昭和に殉ず

筆者、ヨーロッパ在住ながら、いくつか日本の雑誌を購読しています。その一つが「文藝春秋」なんですが、最近違和感が強くなって来ていまして。
というのは、紙面の大半が昭和20年代以前生まれを対象とした内容になっているからなんです。例えば10月号の特集は「真相 未解決事件35」と題して、最近の事件もあるものの、未だに三億円事件とか下山事件ですし、11月号は「医療の常識を疑え」と「決定!永遠の小悪魔女優ベスト10」で、後者は加賀まりことか若尾文子ですからね。
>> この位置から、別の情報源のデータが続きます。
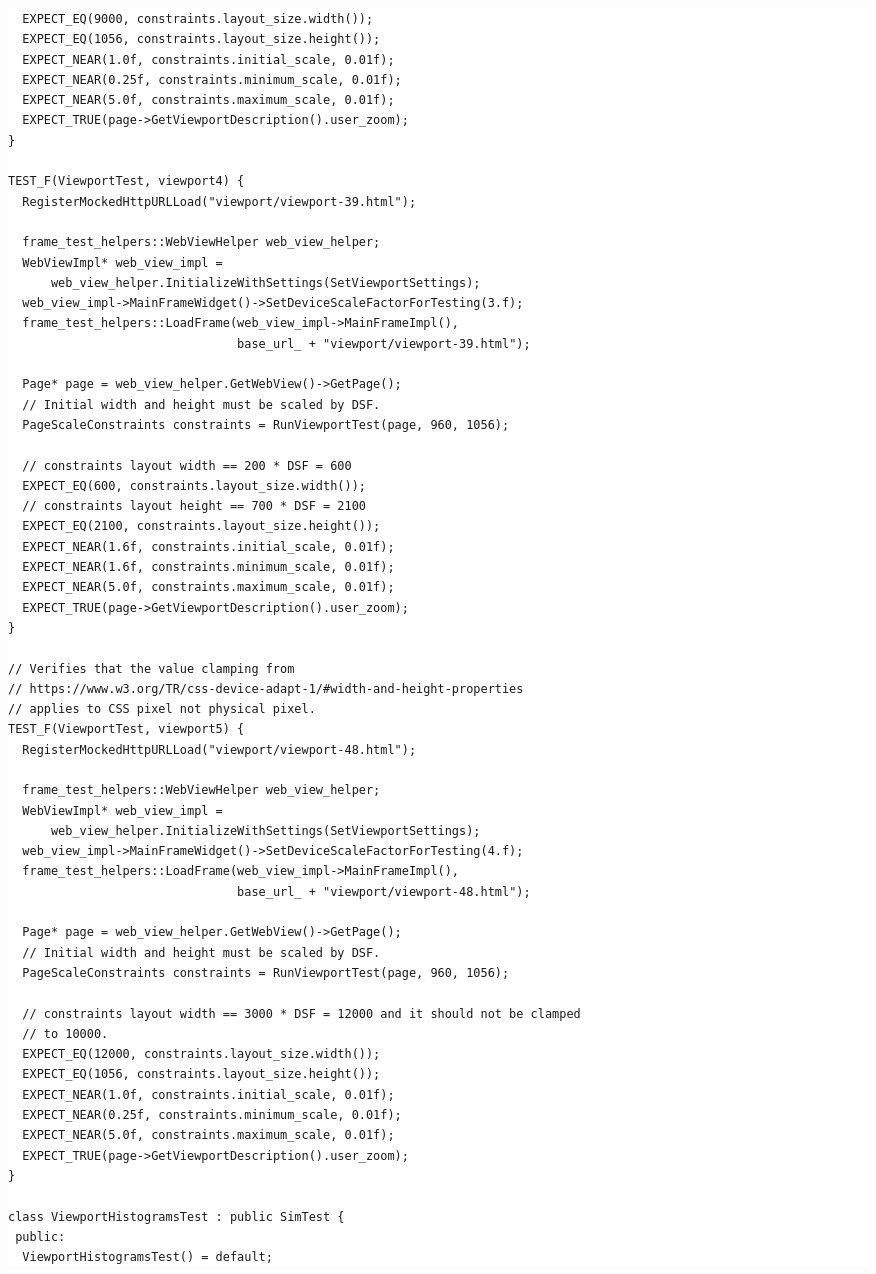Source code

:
 ```
  EXPECT_EQ(9000, constraints.layout_size.width());
  EXPECT_EQ(1056, constraints.layout_size.height());
  EXPECT_NEAR(1.0f, constraints.initial_scale, 0.01f);
  EXPECT_NEAR(0.25f, constraints.minimum_scale, 0.01f);
  EXPECT_NEAR(5.0f, constraints.maximum_scale, 0.01f);
  EXPECT_TRUE(page->GetViewportDescription().user_zoom);
}

TEST_F(ViewportTest, viewport4) {
  RegisterMockedHttpURLLoad("viewport/viewport-39.html");

  frame_test_helpers::WebViewHelper web_view_helper;
  WebViewImpl* web_view_impl =
      web_view_helper.InitializeWithSettings(SetViewportSettings);
  web_view_impl->MainFrameWidget()->SetDeviceScaleFactorForTesting(3.f);
  frame_test_helpers::LoadFrame(web_view_impl->MainFrameImpl(),
                                base_url_ + "viewport/viewport-39.html");

  Page* page = web_view_helper.GetWebView()->GetPage();
  // Initial width and height must be scaled by DSF.
  PageScaleConstraints constraints = RunViewportTest(page, 960, 1056);

  // constraints layout width == 200 * DSF = 600
  EXPECT_EQ(600, constraints.layout_size.width());
  // constraints layout height == 700 * DSF = 2100
  EXPECT_EQ(2100, constraints.layout_size.height());
  EXPECT_NEAR(1.6f, constraints.initial_scale, 0.01f);
  EXPECT_NEAR(1.6f, constraints.minimum_scale, 0.01f);
  EXPECT_NEAR(5.0f, constraints.maximum_scale, 0.01f);
  EXPECT_TRUE(page->GetViewportDescription().user_zoom);
}

// Verifies that the value clamping from
// https://www.w3.org/TR/css-device-adapt-1/#width-and-height-properties
// applies to CSS pixel not physical pixel.
TEST_F(ViewportTest, viewport5) {
  RegisterMockedHttpURLLoad("viewport/viewport-48.html");

  frame_test_helpers::WebViewHelper web_view_helper;
  WebViewImpl* web_view_impl =
      web_view_helper.InitializeWithSettings(SetViewportSettings);
  web_view_impl->MainFrameWidget()->SetDeviceScaleFactorForTesting(4.f);
  frame_test_helpers::LoadFrame(web_view_impl->MainFrameImpl(),
                                base_url_ + "viewport/viewport-48.html");

  Page* page = web_view_helper.GetWebView()->GetPage();
  // Initial width and height must be scaled by DSF.
  PageScaleConstraints constraints = RunViewportTest(page, 960, 1056);

  // constraints layout width == 3000 * DSF = 12000 and it should not be clamped
  // to 10000.
  EXPECT_EQ(12000, constraints.layout_size.width());
  EXPECT_EQ(1056, constraints.layout_size.height());
  EXPECT_NEAR(1.0f, constraints.initial_scale, 0.01f);
  EXPECT_NEAR(0.25f, constraints.minimum_scale, 0.01f);
  EXPECT_NEAR(5.0f, constraints.maximum_scale, 0.01f);
  EXPECT_TRUE(page->GetViewportDescription().user_zoom);
}

class ViewportHistogramsTest : public SimTest {
 public:
  ViewportHistogramsTest() = default;

```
また、戦争ものも欠かせず、10月号からは「九十歳の兵士たち」と題した体験談の連載が始まっています。もちろん、現代の問題を扱った記事も多いんですが、この構成にはいささか辟易してしまいます。

このような行き方がいつまで続くものなのか。もちろん、続かないでしょう。しかし、雑誌を会社の商品ポートフォリオの一つと考えれば、「金のなる木」として、最大限活用していくことが最善手となりえます。まあ、総合雑誌の中ではすでに「現代」が休刊し、「中央公論」も昔日の面影をすっかり失った今、ひとり「文藝春秋」のみが頑張っており、というか残存者利益を独占していると言う意味では、理にかなったマーケティングとも言えそうです。
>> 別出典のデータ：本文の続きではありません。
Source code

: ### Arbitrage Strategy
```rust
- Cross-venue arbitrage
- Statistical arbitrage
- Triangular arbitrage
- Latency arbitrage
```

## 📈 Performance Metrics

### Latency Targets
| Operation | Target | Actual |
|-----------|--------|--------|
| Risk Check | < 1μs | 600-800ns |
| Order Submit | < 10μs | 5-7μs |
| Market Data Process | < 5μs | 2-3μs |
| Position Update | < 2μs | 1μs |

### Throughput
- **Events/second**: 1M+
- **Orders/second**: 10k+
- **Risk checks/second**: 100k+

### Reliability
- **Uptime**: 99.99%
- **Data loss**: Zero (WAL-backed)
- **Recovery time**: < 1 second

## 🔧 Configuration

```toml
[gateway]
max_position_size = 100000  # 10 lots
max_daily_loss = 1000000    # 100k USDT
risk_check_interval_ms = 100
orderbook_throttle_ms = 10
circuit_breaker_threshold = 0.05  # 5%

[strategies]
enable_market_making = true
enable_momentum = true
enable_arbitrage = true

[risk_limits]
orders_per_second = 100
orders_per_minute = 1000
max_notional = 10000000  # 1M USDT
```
しかし、同誌の、極端な昭和シフトを見ていると、なにやら経済合理性のみというよりも、あたかも「昭和に殉ずる」かのような姿勢を感じないではありません。思えば、明治とか大正って、ひとくくりのイメージがありますが、昭和については、時間的な長さもさることながら、戦前・戦中・戦後・高度成長・安定成長・バブルと、実にさまざまな要素を踏んでいると言う意味では、空前絶後の奥行きがありますね。ですから、いくらでも料理の仕方がありますし、それに殉じてもいいと思わせるものがあります。

ただ、これからの日本の課題は、この強力な「昭和」からの脱却にあるのではとも思われます。しかし、時間とエネルギーがかかりそうな課題ではありますね。